Feds work on melding architectures
- By Diane Frank
- Feb 09, 2003
Federal Enterprise Architecture Program Management Office
The biggest question facing government information architecture officials is how to match agencies' enterprise architecture information with the Federal Enterprise Architecture, experts said Feb. 10.
All the data held in agency-specific architectures will serve as a framework for the Federal Enterprise Architecture, said Robert Haycock, acting manager of the FEA Program Management Office.
However, figuring out how to align that data across all levels is far from being settled, said Scott Bernard, director of the Washington, D.C., programs for Syracuse University's School of Information Studies. Agencies are currently using a combination of different enterprise architecture frameworks, each of which works in a slightly different way, he said.
In an effort to figure out exactly how to align all that agency data, the Office of Management and Budget is working with the CIO Council's re-structured Enterprise Architecture Committee, Haycock said. The governance subcommittee, which is responsible for the high-level policy surrounding this issue, met for the first time last week.
Meanwhile, OMB is still working on the five reference models that will make up the Federal Enterprise Architecture—the "meta-architecture" for all the agency efforts.

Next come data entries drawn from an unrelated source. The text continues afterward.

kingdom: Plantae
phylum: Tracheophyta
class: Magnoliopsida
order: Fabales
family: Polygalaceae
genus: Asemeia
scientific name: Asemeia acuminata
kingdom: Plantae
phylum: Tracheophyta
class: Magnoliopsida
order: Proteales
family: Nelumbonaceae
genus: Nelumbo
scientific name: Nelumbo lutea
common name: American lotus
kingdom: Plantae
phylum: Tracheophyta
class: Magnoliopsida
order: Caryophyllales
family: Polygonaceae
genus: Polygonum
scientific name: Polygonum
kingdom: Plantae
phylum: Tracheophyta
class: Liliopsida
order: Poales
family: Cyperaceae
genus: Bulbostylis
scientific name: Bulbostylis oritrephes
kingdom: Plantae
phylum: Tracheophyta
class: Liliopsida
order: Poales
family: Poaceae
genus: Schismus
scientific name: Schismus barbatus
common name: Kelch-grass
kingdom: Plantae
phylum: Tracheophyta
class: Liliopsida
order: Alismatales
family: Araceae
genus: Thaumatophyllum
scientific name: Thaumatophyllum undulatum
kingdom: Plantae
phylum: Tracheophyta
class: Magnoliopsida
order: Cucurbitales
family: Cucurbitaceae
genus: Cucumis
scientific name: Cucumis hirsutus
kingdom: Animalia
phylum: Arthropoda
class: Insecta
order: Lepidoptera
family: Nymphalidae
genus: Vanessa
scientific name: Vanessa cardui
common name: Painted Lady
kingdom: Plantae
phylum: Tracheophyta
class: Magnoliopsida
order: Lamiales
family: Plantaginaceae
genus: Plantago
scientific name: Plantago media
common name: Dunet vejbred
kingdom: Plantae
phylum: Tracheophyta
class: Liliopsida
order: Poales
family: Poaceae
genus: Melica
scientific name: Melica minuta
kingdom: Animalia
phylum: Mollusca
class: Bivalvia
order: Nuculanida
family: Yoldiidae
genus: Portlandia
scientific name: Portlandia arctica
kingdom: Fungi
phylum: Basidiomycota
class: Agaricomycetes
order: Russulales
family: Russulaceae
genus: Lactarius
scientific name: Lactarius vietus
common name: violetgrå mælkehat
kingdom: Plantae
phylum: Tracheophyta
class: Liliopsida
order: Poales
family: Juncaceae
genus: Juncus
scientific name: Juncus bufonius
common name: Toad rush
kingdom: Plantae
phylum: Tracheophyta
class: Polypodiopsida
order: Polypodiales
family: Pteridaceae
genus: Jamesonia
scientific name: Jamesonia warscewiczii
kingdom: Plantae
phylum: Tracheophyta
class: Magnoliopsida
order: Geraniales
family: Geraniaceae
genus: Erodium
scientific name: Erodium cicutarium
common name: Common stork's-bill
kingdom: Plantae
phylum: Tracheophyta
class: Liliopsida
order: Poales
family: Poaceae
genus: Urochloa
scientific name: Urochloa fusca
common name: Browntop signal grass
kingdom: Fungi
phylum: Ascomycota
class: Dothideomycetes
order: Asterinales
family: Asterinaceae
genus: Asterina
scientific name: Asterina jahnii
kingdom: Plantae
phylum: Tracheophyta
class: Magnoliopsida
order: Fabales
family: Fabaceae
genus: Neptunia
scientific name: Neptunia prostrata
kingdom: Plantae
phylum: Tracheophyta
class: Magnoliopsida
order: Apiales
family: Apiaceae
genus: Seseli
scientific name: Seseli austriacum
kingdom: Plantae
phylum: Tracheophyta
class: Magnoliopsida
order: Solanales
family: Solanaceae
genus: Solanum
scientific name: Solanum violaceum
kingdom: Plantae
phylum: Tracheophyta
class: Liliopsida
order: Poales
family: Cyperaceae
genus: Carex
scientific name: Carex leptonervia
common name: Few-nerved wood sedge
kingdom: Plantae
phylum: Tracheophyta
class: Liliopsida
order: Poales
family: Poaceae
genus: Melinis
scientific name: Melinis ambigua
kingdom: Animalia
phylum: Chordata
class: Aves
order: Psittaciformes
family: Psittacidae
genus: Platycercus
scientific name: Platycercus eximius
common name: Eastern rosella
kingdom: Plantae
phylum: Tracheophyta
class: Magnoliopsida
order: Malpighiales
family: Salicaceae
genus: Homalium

While definitions and frameworks may differ from agency to agency, the basic data being described and organized is much the same, so once all of the reference models are available, agencies should be able to map the data itself fairly easily, Haycock said. He made his comments at the Web-Enabled E-Government Conference in Washington, D.C., sponsored by e-Gov, part of the FCW Media Group.
OMB plans to release the second version of its business reference model by March. The draft technical and service component reference models are undergoing review within agencies.
Kathie Sowell, a principal systems engineer at Mitre Corp. who is working on the Department of Defense Architecture Framework, agreed. The Defense framework is probably the farthest removed from the FEA, but developers of the framework have checked, and if components are collecting the data needed to meet DOD architecture requirements, the data should also qualify for the FEA reference models, she said.